Centuries later, authors of Late Antiquity used the Sicambri name as a literate alias for the Franks which was a new name that covered the various tribes of the same region where the Sicambri had lived. This was part of a bigger tendency in literature. For example, the Goths, who similarly appeared in the third century, were routinely called Getae or Scythians. Authors who referred to the Franks as Sicambri included Claudian in a panegyric of about 400 AD, Sidonius Apollinaris, Venantius Fortunatus,

This literary tradition had an influence lasting into the early Middle Ages. In the 6th century, Gregory of Tours reports that when Clovis I was baptised by Saint Remigius in 496 this bishop called Clovis a Sigamber, while referring to past barbarity: "Bow your gentle neck, Sigamber; adore what you have burned, burn what you have adored." (Mitis depone colla, Sigamber; adora quod incendisti, incende quod adorasti.)

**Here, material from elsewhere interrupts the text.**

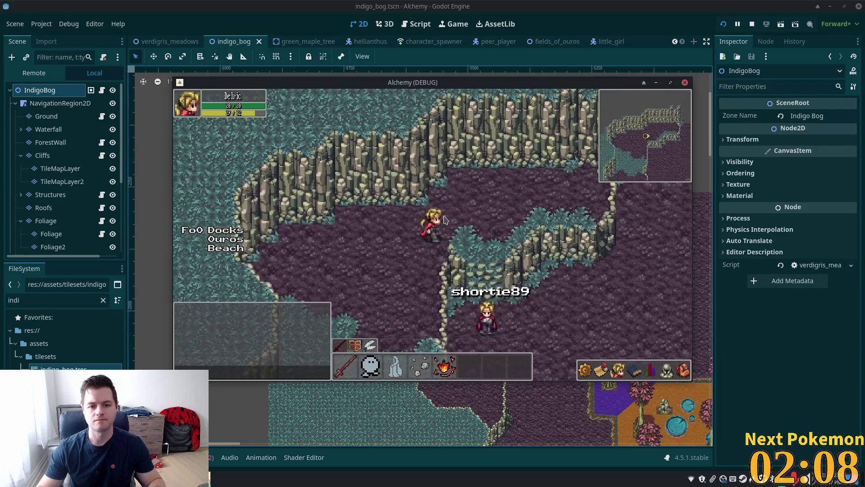
{"action": "key", "text": "Right"}
{"action": "key", "text": "Right"}
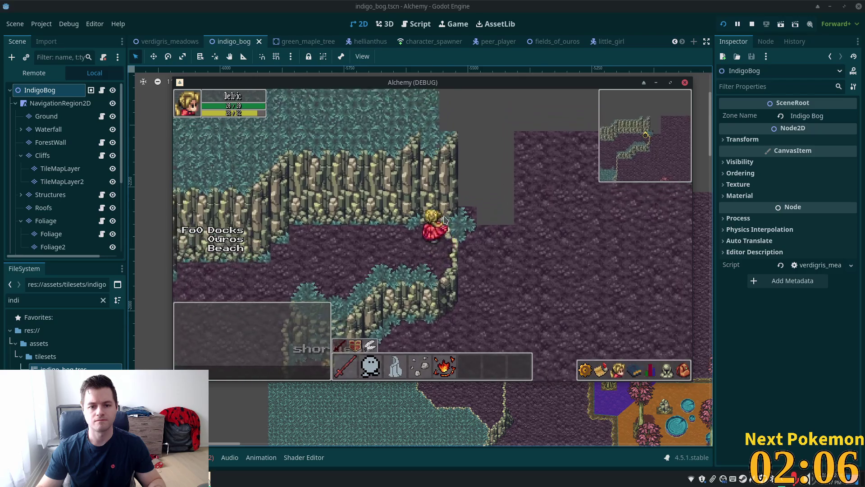
{"action": "key", "text": "Down"}
{"action": "key", "text": "Left"}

Some scholars such as Wallace-Hadrill have proposed that this special prominence of the Sicambri among the likely ancestors of the Merovingians must indicate that the Merovingian dynasty believed itself to be specifically descended from them.

==Sicambri in the Frankish origins myth==
A tradition which Gregory of Tours reports to have been widely believed, was that the Franks, like the Romans, descended from the ancient Trojans. In some versions of this myth the name of the Sicambri seems to have had a role. According to this myth, after the fall of Troy, the ancestors of the Franks moved first to the Danube, in Roman Pannonia, and from there to the Rhine valley. Later mediaeval authors writing in the seventh and eighth centuries reported more elaborate and fanciful versions of this Pannonia myth, and one version mentions a Frankish city in Pannonia called Sicambria.

The Liber Historiae Francorum, written in 727 AD, asserts that after Troy's fall, two leaders called Priam and Antenor lead some 12,000 men to the river Tanais (now called the Don, in Russia) and from there they settled in Pannonia, which the author wrongly understood to adjoin the Sea of Azov. In Pannonia they constructed a city called Sicambria. A Roman emperor called Valentinian, offering remission of taxes, incited the Franks to fight the Alans in the Maeotic Swamps on the Sea of Azov. But after the tax remission elapsed the Franks killed Valentinian's tax collectors, leading to a battle in which king Priam died. The Franks then left Pannonia behind for the Rhine valley. (The Chronicle of Fredegar, in contrast, asserts that these Trojan Franks founded a city on the Rhine named after their ancestral city of "Troy". This apparently refers to Xanten, the fort built to confront the Sicambri, and known in Latin as Colonia Ulpia Traiana, after the emperor Trajan.)

These legends are rejected by modern scholars since there is no evidence that the Franks originated anywhere other than the Rhine valley. Scholars have nevertheless made various speculations about the original sources of the myth, which may have included misunderstandings of real events. For example, Ian Wood has suggested that the claim of Trojan ancestry, and thus kinship with the Romans, may have been encouraged by Roman diplomacy, because a similar story seems to have developed for the Burgundians in this period.